Work to be completed: In the passage about showing kids the sky through a telescope, what tip does it give for when the bright image of the Moon lands on a child's cheek?

Extract to read:
● ● ● ● ● ● ●

2. I love helping kids see stuff through my telescope. Typically, kids run up, grab the scope, jam their eyes near the eyepiece. Talk talk talk blab blab squeal. And then the image snaps into focus. “blab blab squ-. . . . . . oooooooh!” I love that moment! (Tip: if you’re aiming at something really bright like the Moon, often you see the image forming on the kid’s cheek and you can gently maneuver their head to get the bright image on their pupil.)

1. This is the new one for me. It was so rewarding talking to the kids’ parents. They’re already interested enough that they’ve brought their kids to your event. If you can get them enthusiastic and excited, they’ll carry on the conversation and discoveries at home. And they’ll be the ones who experience that magical moment when their kids see Saturn for the first time.

Unfortunately, it means I give up the golden moments with the kids — and that’s hard to do because it’s like a drug. But it leverages my enthusiasm and excitement. And knowledge: knowledge of astronomy and knowledge of how to teach astronomy.

● ● ● ● ● ● ●

Information:
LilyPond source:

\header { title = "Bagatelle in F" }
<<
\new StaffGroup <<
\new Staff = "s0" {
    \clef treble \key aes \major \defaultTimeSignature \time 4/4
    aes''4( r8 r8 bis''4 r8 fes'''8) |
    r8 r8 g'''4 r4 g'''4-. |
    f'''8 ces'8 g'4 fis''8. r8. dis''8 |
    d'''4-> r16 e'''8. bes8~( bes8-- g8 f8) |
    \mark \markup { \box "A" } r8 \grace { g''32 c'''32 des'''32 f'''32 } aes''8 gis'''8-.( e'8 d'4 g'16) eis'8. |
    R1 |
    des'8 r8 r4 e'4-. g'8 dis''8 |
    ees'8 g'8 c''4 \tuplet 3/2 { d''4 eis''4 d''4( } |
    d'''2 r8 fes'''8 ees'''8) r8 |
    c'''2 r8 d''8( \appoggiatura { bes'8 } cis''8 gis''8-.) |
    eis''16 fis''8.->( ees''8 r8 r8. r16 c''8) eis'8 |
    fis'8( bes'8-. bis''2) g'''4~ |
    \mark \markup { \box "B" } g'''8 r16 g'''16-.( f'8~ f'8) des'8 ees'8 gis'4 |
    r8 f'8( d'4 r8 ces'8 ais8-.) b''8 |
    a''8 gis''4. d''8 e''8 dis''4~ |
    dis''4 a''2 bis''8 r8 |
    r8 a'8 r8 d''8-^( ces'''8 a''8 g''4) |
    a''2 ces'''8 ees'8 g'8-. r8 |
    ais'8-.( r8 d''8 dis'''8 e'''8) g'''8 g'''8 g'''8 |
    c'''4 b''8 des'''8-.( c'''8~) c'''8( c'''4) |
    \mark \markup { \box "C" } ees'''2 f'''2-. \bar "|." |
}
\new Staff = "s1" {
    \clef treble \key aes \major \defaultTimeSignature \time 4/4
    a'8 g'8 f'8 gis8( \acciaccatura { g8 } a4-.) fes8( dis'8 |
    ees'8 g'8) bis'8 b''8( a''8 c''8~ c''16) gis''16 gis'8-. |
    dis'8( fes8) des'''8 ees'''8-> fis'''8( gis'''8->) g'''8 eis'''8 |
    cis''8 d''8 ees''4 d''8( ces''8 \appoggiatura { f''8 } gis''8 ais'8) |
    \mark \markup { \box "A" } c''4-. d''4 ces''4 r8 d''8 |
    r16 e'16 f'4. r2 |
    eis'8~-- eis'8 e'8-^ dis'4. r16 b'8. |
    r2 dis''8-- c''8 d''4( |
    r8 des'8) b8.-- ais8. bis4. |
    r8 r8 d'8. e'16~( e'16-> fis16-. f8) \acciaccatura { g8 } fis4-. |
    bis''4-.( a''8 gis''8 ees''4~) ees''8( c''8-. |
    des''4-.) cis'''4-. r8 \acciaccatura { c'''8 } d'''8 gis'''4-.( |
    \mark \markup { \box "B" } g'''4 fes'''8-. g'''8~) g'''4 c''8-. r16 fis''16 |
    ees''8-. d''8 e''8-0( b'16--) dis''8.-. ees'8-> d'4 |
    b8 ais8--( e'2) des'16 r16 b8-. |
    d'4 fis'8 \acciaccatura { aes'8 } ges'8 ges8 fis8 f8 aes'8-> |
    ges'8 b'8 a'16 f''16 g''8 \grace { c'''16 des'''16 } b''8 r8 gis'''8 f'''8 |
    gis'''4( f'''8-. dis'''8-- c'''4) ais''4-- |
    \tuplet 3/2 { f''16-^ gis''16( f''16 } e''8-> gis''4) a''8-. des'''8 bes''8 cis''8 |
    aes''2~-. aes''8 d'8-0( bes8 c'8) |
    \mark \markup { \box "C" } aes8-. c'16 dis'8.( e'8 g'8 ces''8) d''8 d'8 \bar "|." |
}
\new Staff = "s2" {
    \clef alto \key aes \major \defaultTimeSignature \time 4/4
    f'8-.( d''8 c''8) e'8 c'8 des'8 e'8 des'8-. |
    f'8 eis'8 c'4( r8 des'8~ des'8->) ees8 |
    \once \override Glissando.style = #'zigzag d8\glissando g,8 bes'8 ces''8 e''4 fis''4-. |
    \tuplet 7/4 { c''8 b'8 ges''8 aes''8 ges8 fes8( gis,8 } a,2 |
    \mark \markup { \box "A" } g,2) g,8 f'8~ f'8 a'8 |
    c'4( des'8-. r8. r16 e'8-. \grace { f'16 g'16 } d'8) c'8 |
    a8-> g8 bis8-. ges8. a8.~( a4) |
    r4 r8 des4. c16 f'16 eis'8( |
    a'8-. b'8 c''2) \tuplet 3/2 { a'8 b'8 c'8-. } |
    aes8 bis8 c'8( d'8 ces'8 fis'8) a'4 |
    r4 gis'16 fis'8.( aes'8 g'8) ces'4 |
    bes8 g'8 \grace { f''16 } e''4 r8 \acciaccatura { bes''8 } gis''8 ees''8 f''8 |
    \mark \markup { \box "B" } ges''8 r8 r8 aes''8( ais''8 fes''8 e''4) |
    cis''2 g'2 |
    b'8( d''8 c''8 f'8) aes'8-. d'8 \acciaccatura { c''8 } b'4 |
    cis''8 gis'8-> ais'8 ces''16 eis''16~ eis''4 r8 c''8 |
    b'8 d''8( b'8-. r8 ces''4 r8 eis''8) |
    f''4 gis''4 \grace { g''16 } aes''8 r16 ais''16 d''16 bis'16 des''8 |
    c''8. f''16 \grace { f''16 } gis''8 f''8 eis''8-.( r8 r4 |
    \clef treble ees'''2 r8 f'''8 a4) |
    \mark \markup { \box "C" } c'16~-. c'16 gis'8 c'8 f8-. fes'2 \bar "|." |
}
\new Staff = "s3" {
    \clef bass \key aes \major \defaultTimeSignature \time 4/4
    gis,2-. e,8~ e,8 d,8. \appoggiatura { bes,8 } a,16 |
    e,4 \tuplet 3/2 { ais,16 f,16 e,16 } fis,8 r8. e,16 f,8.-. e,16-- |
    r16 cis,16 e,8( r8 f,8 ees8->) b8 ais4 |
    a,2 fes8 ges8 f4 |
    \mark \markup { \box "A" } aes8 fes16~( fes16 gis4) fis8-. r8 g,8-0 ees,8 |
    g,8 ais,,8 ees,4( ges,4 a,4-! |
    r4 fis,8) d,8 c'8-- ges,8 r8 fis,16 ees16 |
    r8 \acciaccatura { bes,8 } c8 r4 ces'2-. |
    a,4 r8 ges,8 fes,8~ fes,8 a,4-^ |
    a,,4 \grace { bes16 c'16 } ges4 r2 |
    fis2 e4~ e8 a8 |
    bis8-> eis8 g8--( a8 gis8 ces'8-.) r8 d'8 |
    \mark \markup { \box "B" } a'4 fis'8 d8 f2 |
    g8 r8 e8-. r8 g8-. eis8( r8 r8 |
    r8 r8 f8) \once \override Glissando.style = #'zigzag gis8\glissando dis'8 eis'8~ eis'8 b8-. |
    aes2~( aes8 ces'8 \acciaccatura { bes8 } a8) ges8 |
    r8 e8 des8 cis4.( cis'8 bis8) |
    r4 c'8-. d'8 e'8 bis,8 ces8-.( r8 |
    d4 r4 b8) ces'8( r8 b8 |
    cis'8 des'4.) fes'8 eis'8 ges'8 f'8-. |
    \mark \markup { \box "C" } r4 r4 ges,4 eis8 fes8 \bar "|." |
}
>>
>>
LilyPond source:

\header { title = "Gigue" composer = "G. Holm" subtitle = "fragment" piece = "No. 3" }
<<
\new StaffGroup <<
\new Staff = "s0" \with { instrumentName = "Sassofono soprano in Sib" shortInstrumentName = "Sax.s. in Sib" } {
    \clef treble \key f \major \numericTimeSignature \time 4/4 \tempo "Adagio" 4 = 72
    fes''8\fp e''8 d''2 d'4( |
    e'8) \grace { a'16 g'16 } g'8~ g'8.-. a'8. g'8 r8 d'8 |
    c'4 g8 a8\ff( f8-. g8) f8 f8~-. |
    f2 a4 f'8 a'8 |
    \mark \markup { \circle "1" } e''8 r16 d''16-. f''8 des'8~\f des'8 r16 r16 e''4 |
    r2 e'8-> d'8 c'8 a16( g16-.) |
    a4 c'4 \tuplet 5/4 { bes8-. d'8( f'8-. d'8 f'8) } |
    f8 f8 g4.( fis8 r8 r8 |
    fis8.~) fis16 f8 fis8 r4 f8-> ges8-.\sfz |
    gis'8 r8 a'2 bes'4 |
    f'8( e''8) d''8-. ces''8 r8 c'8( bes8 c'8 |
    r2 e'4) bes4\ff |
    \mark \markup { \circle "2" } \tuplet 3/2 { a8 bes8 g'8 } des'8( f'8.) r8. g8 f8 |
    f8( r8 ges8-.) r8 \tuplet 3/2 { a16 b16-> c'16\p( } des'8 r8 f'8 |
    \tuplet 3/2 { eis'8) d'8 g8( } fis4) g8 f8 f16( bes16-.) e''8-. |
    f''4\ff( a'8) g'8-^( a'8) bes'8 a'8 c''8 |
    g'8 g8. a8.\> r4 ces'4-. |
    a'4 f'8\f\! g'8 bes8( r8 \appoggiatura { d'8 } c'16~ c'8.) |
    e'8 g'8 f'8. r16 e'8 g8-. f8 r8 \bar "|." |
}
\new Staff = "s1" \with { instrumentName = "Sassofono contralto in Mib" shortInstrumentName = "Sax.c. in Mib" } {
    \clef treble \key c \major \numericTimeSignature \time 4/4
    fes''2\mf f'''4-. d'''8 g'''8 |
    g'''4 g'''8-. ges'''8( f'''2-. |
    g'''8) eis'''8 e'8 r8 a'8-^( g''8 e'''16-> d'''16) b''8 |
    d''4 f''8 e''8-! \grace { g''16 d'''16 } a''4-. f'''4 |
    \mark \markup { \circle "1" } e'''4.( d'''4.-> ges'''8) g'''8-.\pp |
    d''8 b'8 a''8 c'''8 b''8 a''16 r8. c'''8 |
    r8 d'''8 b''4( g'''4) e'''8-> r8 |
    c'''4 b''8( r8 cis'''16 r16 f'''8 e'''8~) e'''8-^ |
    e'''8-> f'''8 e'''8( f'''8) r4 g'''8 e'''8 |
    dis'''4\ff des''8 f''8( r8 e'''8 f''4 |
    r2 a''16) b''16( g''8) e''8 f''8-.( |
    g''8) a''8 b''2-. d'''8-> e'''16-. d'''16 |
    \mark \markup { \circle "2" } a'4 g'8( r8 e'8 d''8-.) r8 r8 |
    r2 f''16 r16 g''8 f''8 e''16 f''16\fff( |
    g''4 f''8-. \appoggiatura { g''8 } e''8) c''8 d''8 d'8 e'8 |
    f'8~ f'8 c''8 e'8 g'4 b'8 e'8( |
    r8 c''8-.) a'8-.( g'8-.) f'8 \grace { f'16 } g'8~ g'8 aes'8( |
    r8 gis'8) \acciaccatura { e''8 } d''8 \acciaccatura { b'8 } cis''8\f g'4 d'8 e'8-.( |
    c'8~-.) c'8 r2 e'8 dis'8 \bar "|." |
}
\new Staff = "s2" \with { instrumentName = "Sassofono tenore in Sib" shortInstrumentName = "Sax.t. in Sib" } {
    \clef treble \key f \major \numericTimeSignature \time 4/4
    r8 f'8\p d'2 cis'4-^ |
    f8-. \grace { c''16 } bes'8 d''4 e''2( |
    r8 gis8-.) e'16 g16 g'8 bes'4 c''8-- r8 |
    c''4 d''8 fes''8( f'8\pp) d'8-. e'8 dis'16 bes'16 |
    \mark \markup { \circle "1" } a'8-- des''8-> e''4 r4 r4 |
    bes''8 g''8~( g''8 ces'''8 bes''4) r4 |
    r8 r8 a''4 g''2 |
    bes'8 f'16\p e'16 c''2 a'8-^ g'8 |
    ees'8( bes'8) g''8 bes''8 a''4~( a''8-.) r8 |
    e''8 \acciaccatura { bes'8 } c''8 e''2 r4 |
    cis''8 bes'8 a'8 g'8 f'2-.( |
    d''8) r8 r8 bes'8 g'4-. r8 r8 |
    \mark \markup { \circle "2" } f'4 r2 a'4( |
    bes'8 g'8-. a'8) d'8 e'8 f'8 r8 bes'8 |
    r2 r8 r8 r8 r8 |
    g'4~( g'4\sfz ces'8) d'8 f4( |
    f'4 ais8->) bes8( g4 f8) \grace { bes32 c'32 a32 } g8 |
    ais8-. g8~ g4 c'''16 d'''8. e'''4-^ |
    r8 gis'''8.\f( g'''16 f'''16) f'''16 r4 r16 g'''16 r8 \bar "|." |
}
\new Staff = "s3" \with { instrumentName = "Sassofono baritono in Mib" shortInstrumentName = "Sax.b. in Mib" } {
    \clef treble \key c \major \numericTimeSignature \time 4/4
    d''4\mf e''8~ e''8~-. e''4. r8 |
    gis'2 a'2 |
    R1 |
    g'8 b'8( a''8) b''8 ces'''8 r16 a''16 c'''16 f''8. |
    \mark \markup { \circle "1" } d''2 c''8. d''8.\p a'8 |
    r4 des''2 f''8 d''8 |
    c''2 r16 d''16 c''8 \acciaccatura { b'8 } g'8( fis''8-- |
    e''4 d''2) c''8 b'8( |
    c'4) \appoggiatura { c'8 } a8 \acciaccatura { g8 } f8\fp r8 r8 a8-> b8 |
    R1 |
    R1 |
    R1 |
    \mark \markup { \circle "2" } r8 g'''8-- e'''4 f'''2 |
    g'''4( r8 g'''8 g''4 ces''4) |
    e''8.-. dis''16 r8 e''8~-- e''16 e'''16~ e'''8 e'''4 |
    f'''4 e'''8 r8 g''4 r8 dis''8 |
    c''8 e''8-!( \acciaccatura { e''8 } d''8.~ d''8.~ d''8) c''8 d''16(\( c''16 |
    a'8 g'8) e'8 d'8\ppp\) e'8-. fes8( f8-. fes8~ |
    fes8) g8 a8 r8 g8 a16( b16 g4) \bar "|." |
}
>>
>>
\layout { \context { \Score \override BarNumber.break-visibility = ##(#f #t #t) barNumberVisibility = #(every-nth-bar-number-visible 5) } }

● ● ● ● ● ● ●

Written answer: Gently maneuver the child's head so the bright image falls on their pupil.